7. The method as claimed in one of claim 1, in which the sheet (6)
is led through, essentially free of lubricant, between the
corrugating rolls (2, 3).
8. The method as claimed in one of claim 1, in which the
corrugating rolls (2, 3) generate a corrugated sheet (8) with a
wave length (22) and a wave height (23), the ratio of wave length
(22) to wave height (23) being lower than 2.5, preferably lower
than 1.5.
9. A device for producing a corrugated sheet (8) having a
corrugation (9), having two intermeshing corrugating rolls (2, 3),
between which a sheet (6) for a catalyst carrier body with a
thickness (D) smaller than 0.06 mm, preferably smaller than 0.04
mm, can be led through, characterized in that each corrugating roll
(2, 3) has a profile (10) which is formed by profile segments (11)
and the flank clearance (F) between two opposite flanks (17, 18) of
the profile segments (11) is greater than the thickness (D) of the
sheet (6).
10. The device as claimed in claim 9, characterized in that both
corrugating rolls (2, 3) are capable of being driven.
11. The device as claimed in claim 10, characterized in that one
corrugating roll (2, 3) is capable of being driven by a drive unit,
the two corrugating rolls (2, 3) being connected kinematically to
one another.
12. The device as claimed in claim 9, characterized in that the
distance (A) between the longitudinal axes (4, 5) of the
corrugating rolls (2, 3) is adjustable.

- _Explore the material_:
(a) Set down the patent claims on corrugating rolls word for word, beginning at the words "and the flank" and stopping after "of being driven.".
(b) In the patent claims on corrugating rolls, what must the flank clearance between two opposite flanks of the profile segments be greater than?
(c) Extend the patent claims on corrugating rolls by writing what follows their last claim.

- _Dataset_:
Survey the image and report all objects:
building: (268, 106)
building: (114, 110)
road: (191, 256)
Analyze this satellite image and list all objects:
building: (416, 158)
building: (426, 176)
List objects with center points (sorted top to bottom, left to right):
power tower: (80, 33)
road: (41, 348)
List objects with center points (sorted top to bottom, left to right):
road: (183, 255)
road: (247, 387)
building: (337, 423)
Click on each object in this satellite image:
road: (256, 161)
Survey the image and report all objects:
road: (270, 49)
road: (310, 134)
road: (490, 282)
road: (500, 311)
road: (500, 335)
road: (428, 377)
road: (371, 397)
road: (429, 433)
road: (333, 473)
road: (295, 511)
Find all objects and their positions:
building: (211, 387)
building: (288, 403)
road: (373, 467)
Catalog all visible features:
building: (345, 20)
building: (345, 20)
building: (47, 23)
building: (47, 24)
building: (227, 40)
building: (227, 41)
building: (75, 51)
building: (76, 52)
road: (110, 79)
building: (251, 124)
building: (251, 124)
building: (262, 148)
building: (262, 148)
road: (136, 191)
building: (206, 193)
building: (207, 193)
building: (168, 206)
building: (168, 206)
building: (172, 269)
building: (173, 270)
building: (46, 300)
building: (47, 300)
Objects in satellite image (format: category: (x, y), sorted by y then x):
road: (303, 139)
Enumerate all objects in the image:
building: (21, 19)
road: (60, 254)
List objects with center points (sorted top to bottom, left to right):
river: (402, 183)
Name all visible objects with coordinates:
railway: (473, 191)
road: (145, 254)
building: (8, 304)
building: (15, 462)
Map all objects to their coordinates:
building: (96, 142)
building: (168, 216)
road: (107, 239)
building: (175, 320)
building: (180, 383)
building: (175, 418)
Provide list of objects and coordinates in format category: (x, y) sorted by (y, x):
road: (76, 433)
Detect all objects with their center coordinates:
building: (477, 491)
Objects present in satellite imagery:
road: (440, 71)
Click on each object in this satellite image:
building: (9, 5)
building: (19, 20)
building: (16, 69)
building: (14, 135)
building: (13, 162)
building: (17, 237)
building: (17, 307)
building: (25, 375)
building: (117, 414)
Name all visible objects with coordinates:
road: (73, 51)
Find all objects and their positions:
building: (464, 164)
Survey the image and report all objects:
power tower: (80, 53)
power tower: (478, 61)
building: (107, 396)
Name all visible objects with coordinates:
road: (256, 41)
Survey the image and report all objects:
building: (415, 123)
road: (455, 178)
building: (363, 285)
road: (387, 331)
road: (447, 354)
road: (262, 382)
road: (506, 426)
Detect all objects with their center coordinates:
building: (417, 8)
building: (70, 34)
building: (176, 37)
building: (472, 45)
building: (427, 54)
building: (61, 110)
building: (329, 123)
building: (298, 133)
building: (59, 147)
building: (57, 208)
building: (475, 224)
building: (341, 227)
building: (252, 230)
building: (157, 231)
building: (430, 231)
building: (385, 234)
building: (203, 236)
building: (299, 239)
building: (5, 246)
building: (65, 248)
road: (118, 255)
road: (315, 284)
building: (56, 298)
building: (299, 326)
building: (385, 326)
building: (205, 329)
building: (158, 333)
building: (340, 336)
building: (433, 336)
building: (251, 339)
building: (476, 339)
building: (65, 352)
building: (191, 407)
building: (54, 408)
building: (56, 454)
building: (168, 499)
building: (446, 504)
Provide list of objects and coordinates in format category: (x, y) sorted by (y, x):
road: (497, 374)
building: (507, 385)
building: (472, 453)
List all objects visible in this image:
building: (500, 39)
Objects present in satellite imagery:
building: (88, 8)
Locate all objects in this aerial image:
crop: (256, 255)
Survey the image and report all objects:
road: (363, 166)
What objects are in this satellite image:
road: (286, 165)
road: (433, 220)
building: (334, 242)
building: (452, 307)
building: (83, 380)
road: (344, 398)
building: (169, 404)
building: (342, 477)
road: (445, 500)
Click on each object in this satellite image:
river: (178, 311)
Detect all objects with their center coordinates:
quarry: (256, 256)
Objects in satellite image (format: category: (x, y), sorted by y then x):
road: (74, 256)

- _Exercise results_:
(a)
and the flank clearance (F) between two opposite flanks (17, 18) of
the profile segments (11) is greater than the thickness (D) of the
sheet (6).
10. The device as claimed in claim 9, characterized in that both
corrugating rolls (2, 3) are capable of being driven.

(b) The thickness (D) of the sheet (6).

(c)
13. The device as claimed in one of claim 9, characterized in that
the flank clearance (F) between two opposite flanks (17, 18) of the
profile segments (11) is adjustable.
14. The device for producing a corrugated sheet (8) having a
corrugation (9), having two intermeshing corrugating rolls (2, 3),
between which a sheet (6) for a catalyst carrier body with a
thickness (D) smaller than 0.06 mm, preferably smaller than 0.04
mm, can be led through, in particular as claimed in one of claims 9
to 13, characterized in that at least a part of the profile
segments (11) of at least one of the two corrugating rolls (2, 3)
by which the sheet (6) is deformed is designed in such a way that
the profile segments (11) have a head (13) and a shank (14)
extending from the head (13) to the foot (15), the shank (14)
having two opposite flanks (17, 19; 18, 20), and at least one of
the flanks (17, 19; 18, 20) running essentially parallel to a
center line (21) of the profile segment (11).
15. The device as claimed in claim 14, characterized in that the
profile segments (11) have a head (13) of essentially rounded cross
section and a shank (14) extending from the head (13) to the foot
(15) and having an essentially uniform width (B).
16. The device as claimed in one of claim 9, in which the profile
segments (11) are designed in such a way that a corrugated sheet
(8) with a wave length (22) and a wave height (23) can be produced,
the ratio of wave length (22) to wave height (23) being lower than
2.5, preferably lower than 1.5.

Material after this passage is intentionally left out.